Passage provided Start Marker
Resolving Metal GPU timers

Published on . Filed under metal programming

Almost a year ago, with macOS 10.15, Apple finally added GPU timer queries to Metal. The documentation for it is incredibly lacklustre to this day, saying the following about [MTLCounterResultTimestamp timestamp]:

A timestamp.

That’s pretty useless, there’s no unit attached to it! I ended up writing the following tweet last December when I first implemented GPU timers for Metal:

I actually put down GPU timers on Metal because they were pretty damn broken in general, besides their absolute lack of documentation. For example, they would just crash on Intel. And then they would crash on AMD hardware. It wasn’t until the release of macOS 10.15.5 a few days before Apple announced macOS 11, that GPU timers were actually fixed. The documentation, however, was not updated.

As it turns out, the resolved timestamps are in whatever unit the GPU’s clock operates in. That’s not surprising, Vulkan works the same way and you have to convert it using the timestampPeriod of the device to get nanoseconds out of it. Metal doesn’t make it so easy for you, the timestamp factor is not exposed in any way whatsoever. Instead, you have to calibrate the GPU timestamp using the CPU!

A MTLDevice has the following function: sampleTimestamps:gpuTimestamp:, which you can use to grab the current timestamp from both the CPU and GPU. The docs say that they are taken as close together as possible, but realistically they will never be taken at 100% the same time. But hey, close enough. The trick is to sample CPU and GPU, wait for a bit, then sample both of them again. That way you can then derive your own GPU timestamp period calibrated against the CPU period.

So, after doing all this, you can now resolve your GPU timestamps into the unit that CPU timestamps are in. But we aren’t done here, because CPU timestamps are also in some unit. You have to resolve this as well, using mach_timebase_info() to get the factor to convert to nanoseconds. And then, finally, you have timestamps on Metal!

Putting it all together

The main part of this is calling sampleTimestamps:gpuTimestamp: twice in order to figure out how GPU and CPU timestamps correlate to each other. Of course while waiting some amount of time inbetween. The returned timestamps are 64bit, but the returned timestamp might not have that precision and can roll over at any point. So you’ll have to take two measurements and verify that the timestamps are actually increasing, otherwise take the measurement again.1

Because the CPU and GPU timestamps can’t be taken perfectly at the same time, you might want to sample the timestamps regularly and adjust your translation factor. Alternatively, measure multiple times at the beginning and average the result to hopefully reduce the error. Or just ignore it and hope the difference isn’t too big. We decided to sample once per-frame and continuously adjust the timestamp factor. Essentially we end up with this:

NSUInteger cpu_timestamp, gpu_timestamp;
[m_device sampleTimestamps:&cpu_timestamp gpuTimestamp:&gpu_timestamp];

if(cpu_timestamp > m_cpu_timestamp && gpu_timestamp > m_gpu_timestamp)
Passage provided End Marker
Data for review Start Marker
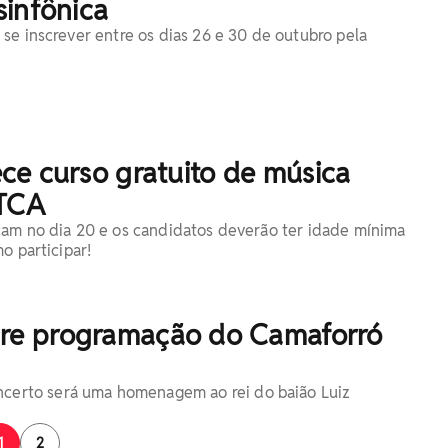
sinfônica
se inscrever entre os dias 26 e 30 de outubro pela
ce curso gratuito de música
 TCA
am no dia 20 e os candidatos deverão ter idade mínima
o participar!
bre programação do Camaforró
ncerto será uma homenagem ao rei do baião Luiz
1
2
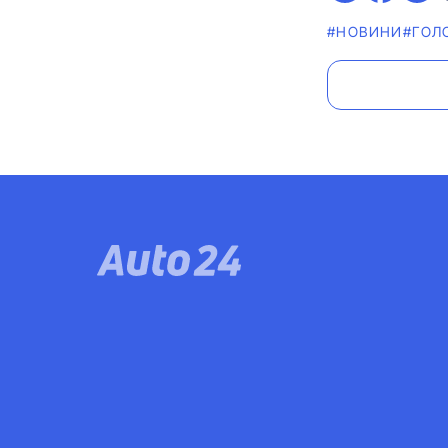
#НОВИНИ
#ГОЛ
Data for review End Marker
Data for review Start Marker
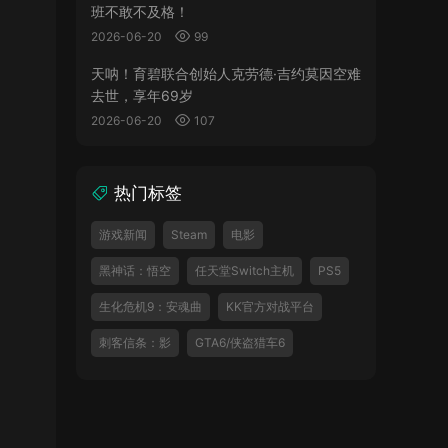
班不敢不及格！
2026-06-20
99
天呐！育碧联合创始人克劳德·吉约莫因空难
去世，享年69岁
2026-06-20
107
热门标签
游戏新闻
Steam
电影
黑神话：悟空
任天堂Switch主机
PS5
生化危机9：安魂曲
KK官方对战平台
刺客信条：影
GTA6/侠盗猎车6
Data for review End Marker
Data for review Start Marker
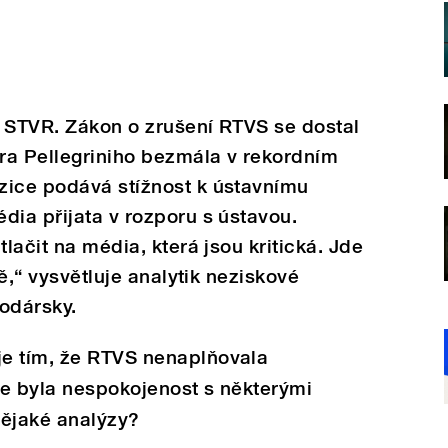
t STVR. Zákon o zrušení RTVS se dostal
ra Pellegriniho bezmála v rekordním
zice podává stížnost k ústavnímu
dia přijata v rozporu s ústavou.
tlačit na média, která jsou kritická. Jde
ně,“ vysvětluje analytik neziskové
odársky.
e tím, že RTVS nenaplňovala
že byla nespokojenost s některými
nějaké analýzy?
Data for review End Marker
## Problem 1
From the Metal GPU timers post, return the text from "As it turns" up to and including "using the CPU!".
## Problem 2
Summarize the Metal GPU timers post in two sentences.
## Problem 3
List every macOS version named in the Metal GPU timers post.

## Reply 1
As it turns out, the resolved timestamps are in whatever unit the GPU’s clock operates in. That’s not surprising, Vulkan works the same way and you have to convert it using the timestampPeriod of the device to get nanoseconds out of it. Metal doesn’t make it so easy for you, the timestamp factor is not exposed in any way whatsoever. Instead, you have to calibrate the GPU timestamp using the CPU!

## Reply 2
Metal's GPU timer queries, added with macOS 10.15, return timestamps in the unit of the GPU's clock, and because Metal does not expose the conversion factor, the GPU timestamp has to be calibrated against the CPU by calling sampleTimestamps:gpuTimestamp: twice with a wait in between. The CPU timestamps must then be converted to nanoseconds using mach_timebase_info(), and since the CPU and GPU samples are never taken at exactly the same time, the authors sample once per frame and continuously adjust the timestamp factor.

## Reply 3
macOS 10.15, macOS 10.15.5, macOS 11